Несмотря на проникновение в Тверскую землю московских военно-служилых отношений, в начале 80-х гг. формальная самостоятельность великого княжения сохранялась. Независимый от Москвы тверской летописец фиксирует события внутренней жизни этого княжества. Важным событием зимы 1483 г. была миссия в Тверь П.Г. Заболотского «с радостью» — с сообщением о браке Ивана Молодого. Московский посол привез подарки великому князю Михаилу, его матери и жене — мехи вина, убрусцы «жемчугом сажены». Со стороны великого князя всея Руси это посольство — акт вежливости по отношению к своему тверскому «брату». Москва продолжает формально признавать Тверское великое княжение. 7 февраля 1483 г. летописец отмечает, что «преставися княгиня великая София… а была за великим князем Михаилом Борисовичем 7 лет».[732] Кончина великой княгини, дочери киевского князя Семена Олельковича, ставила на очередь вопрос о новом браке тверского великого князя — вопрос, имеющий для всякого феодального княжества весьма важное политическое значение. В том же году великий князь тверской в сопровождении матери посещает Кашин — один из важнейших городов своей земли.[733] Механизм феодального властвования продолжает функционировать.

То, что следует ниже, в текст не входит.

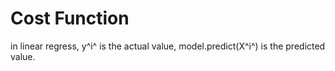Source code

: # Cost Function

in linear regress, y^i^ is the actual value, model.predict(X^i^) is the predicted value.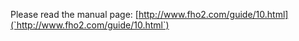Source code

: ---
---
Please read the manual page: [http://www.fho2.com/guide/10.html](`http://www.fho2.com/guide/10.html`)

В марте того же года летописец сообщает о большом пожаре в Твери: «…дворов згорело да келей с сорок».[734] Столица Тверской земли жила обычной жизнью русского средневекового города, для которого пожар — частое и грозное событие.

Осенью 1483 г. тверской летописец зафиксировал факт рождения сына Ивана Молодого и Елены Волошской, хотя и не привел точной даты («о Дмитриеве дни»,[735] т. е. около 26 октября, фактически — 10 октября). Московское правительство, видимо, на этот раз не послало в Тверь официальную миссию (или летописец не получил об этом информации).

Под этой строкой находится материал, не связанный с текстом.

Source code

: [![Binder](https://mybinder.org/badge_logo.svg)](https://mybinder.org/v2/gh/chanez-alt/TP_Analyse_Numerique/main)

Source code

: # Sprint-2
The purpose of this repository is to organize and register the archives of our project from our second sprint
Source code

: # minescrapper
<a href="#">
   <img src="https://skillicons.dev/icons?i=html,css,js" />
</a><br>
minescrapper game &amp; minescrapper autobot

Непосредственно после этого известия летописец помещает сообщение: «Приездил во Тверь с поклоном Володимер Елизарьев сын». Что означает этот приезд «с поклоном» Владимира Гусева, одного из служилых людей великого князя московского? На этот вопрос возможны два альтернативных ответа: 1) Владимир Гусев был прислан в Тверь с официальной миссией, может быть, с сообщением о рождении внука великого князя всея Руси; 2) он приехал в Тверь по своей инициативе.

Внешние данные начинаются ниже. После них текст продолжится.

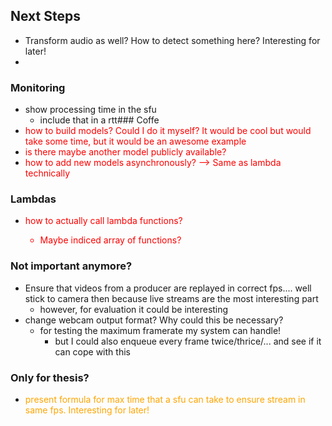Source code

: ## Next Steps
- Transform audio as well? How to detect something here? Interesting for later!
- 
### Monitoring
- show processing time in the sfu
  - include that in a rtt### Coffe
- <span style="color:red">how to build models? Could I do it myself? It would be cool but would take some time, but it would be an awesome example
- <span style="color:red">is there maybe another model publicly available?
- <span style="color:red">how to add new models asynchronously? --> Same as lambda technically

### Lambdas
  - <span style="color:red">how to actually call lambda functions? 
    - Maybe indiced array of functions?

### Not important anymore?
    
- Ensure that videos from a producer are replayed in correct fps.... well stick to camera then because live streams are the most interesting part
  - however, for evaluation it could be interesting
- change webcam output format? Why could this be necessary?
  - for testing the maximum framerate my system can handle!
    - but I could also enqueue every frame twice/thrice/... and see if it can cope with this

### Only for thesis?
- <span style="color:orange">present formula for max time that a sfu can take to ensure stream in same fps. Interesting for later!</span>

В пользу первого варианта говорит факт помещения известия о приезде Гусева сразу после сообщения о рождении князя Дмитрия, как бы в одном контексте с этим сообщением. Однако непонятно, почему Гусев, если он официальный московский посол, приехал в Тверь «с поклоном». Его предшественник, П.Г. Заболотский, приезжал в январе 1483 г. по аналогичному поводу «с радостью». Еще более загадочна реакция Михаила Тверского на приезд московского посла: он не только «поклона не приял» и выслал Гусева «вон из избы», но «и к матери ему ити не веле, к великой княгини Настасии».[736] Владимир Гусев, таким образом, был поставлен в положение persona non grata. Трудно себе представить, чтобы такому позору и унижению мог подвергнуться официальный московский посол — это было бы равносильно полному разрыву с Москвой. Ввиду этого первая версия объяснения приезда Гусева должна быть отвергнута.[737]

вернуться

732

ПСРЛ. Т. 15. Стб. 497.

вернуться

733

Там же; ср.: Зимин А.А. Россия на рубеже… С. 59.

вернуться

734

ПСРЛ. Т. 15. Стб. 498.

вернуться

735

Там же.

вернуться

736

Там же.

вернуться

737

К.В. Базилевич не сомневается в официальном характере миссии Гусева и в оскорблении, нанесенном ему как послу (Внешняя политика… С. 226–227). Этот факт он объясняет начавшимися переговорами Твери с Казимиром. Однако оскорбление, нанесенное послу, означало по нормам средневекового права немедленный разрыв всех отношений и начало войны. Война же с Тверью началась только через год с лишним, и ни о каком оскорблении посла как поводе к войне летописи не упоминают. Поэтому версию К.В. Базилевича принять трудно. Оскорбление посла А.А. Зимин связывает с протестом Михаила против династических прав наследника московского великого князя на тверской стол — его мать была дочерью великого князя Бориса Александровича от первого брака и, таким образом, сводной сестрой Михаила Борисовича (сына от второго брака). Ниоткуда не видно, однако, что московское правительство предъявляло какие-либо династические претензии к Твери — противоречия между Русским государством и Тверью носили отнюдь не династический характер.